Video and audio of the training seminars can be recorded for detailed debriefings with the trainees: Instructors can show students how they reacted to a situation and provide additional insight. “If you want to go back and debrief with your students, you can ask, ‘Why did you do this?’ And they say, 'Wow, I didn’t know I did that,’” she said.

The vehicle also is outfitted to teach about communication technology, such as 800 MHz radios and switching talkgroups. Flint said Pennsylvania put radios in LionReach so the state can use the vehicle to train rescue personnel to use the equipment. The trailer also has satellites, webcams and video-conferencing equipment.



Real-Life Emergency Aid


The medical center is looking at developing agreements with government agencies to use LionReach as an incident command center during an emergency. “If there’s something bad that happens, they [could] give us a call, then we can take this vehicle out and set it up,” Flint said.

Penn State College of Medicine
Penn State College of Medicine



Photo: LionReach features state-of-the-art technology for training hospital staff and other emergency preparedness personnel. Courtesy of the Penn State College of Medicine.
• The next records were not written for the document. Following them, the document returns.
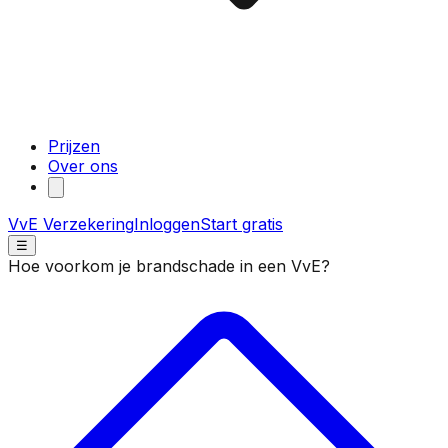
Prijzen
Over ons
VvE Verzekering
Inloggen
Start gratis
☰
Hoe voorkom je brandschade in een VvE?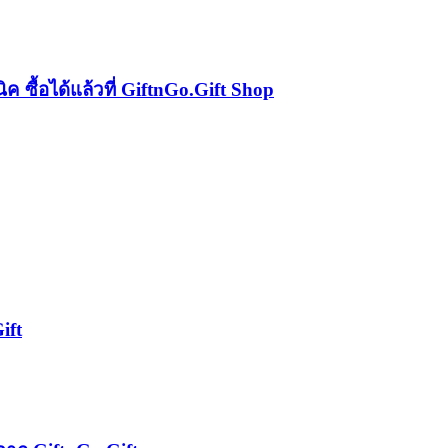
 ซื้อได้แล้วที่ GiftnGo.Gift Shop
ift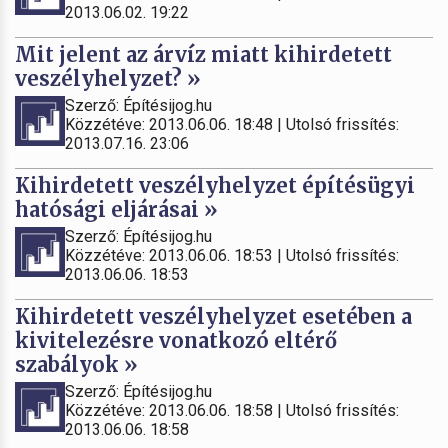
2013.06.02. 19:22
Mit jelent az árvíz miatt kihirdetett
veszélyhelyzet? »
Szerző: Építésijog.hu
Közzétéve: 2013.06.06. 18:48 | Utolsó frissítés:
2013.07.16. 23:06
Kihirdetett veszélyhelyzet építésügyi
hatósági eljárásai »
Szerző: Építésijog.hu
Közzétéve: 2013.06.06. 18:53 | Utolsó frissítés:
2013.06.06. 18:53
Kihirdetett veszélyhelyzet esetében a
kivitelezésre vonatkozó eltérő
szabályok »
Szerző: Építésijog.hu
Közzétéve: 2013.06.06. 18:58 | Utolsó frissítés:
2013.06.06. 18:58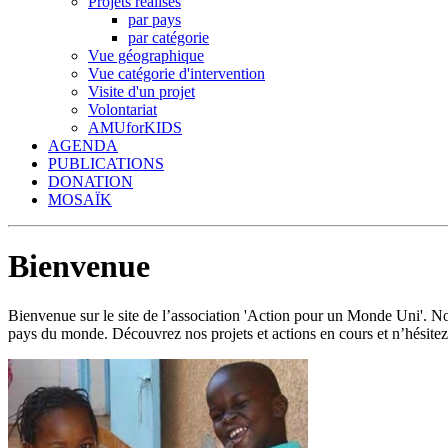
Projets réalisés
par pays
par catégorie
Vue géographique
Vue catégorie d'intervention
Visite d'un projet
Volontariat
AMUforKIDS
AGENDA
PUBLICATIONS
DONATION
MOSAÏK
Bienvenue
Bienvenue sur le site de l’association 'Action pour un Monde Uni'.
pays du monde. Découvrez nos projets et actions en cours et n’hésitez 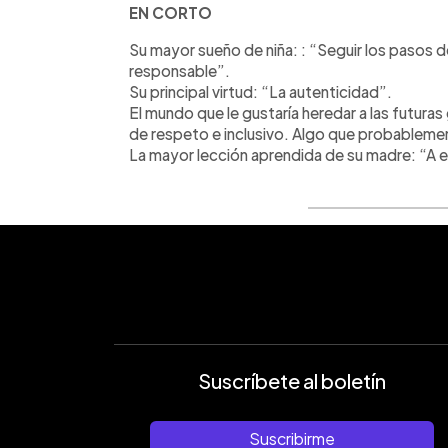
EN CORTO
Su mayor sueño de niña: : “Seguir los pasos d
responsable”.
Su principal virtud: “La autenticidad”.
El mundo que le gustaría heredar a las futura
de respeto e inclusivo. Algo que probablemen
La mayor lección aprendida de su madre: “A es
Suscríbete al boletín
Suscribirme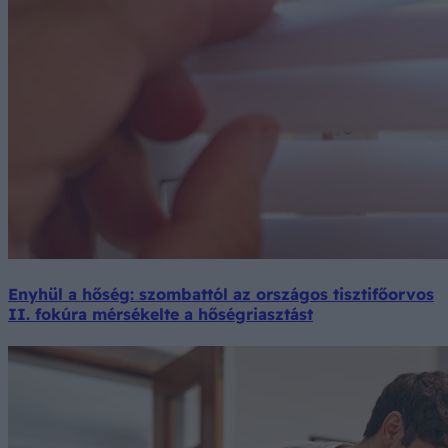
Enyhül a hőség: szombattól az országos tisztifőorvos
II. fokúra mérsékelte a hőségriasztást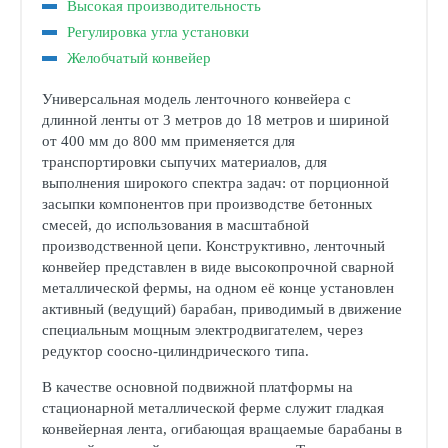
Высокая производительность
Регулировка угла установки
Желобчатый конвейер
Универсальная модель ленточного конвейера с
длинной ленты от 3 метров до 18 метров и шириной
от 400 мм до 800 мм применяется для
транспортировки сыпучих материалов, для
выполнения широкого спектра задач: от порционной
засыпки компонентов при производстве бетонных
смесей, до использования в масштабной
производственной цепи. Конструктивно, ленточный
конвейер представлен в виде высокопрочной сварной
металлической фермы, на одном её конце установлен
активный (ведущий) барабан, приводимый в движение
специальным мощным электродвигателем, через
редуктор соосно-цилиндрического типа.
В качестве основной подвижной платформы на
стационарной металлической ферме служит гладкая
конвейерная лента, огибающая вращаемые барабаны в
LionReach was exhibited at a Pennsylvania Emergency Management Agency conference, and Flint said it was interesting to hear ideas that different groups had about how they could use the trailer. “That’s the beauty of it; they know what needs they have, and the vehicle is flexible enough that we can come in and fill those gaps for them,” she said.

Although the vehicle isn’t licensed for patient care, it helped the university medical center manage patients during the H1N1 outbreak. Flint said after the governor declared H1N1 a pandemic, LionReach was deployed to aid triaging. It was staged outside of the emergency department, and staff registered patients and determined if they needed to be treated in the emergency room.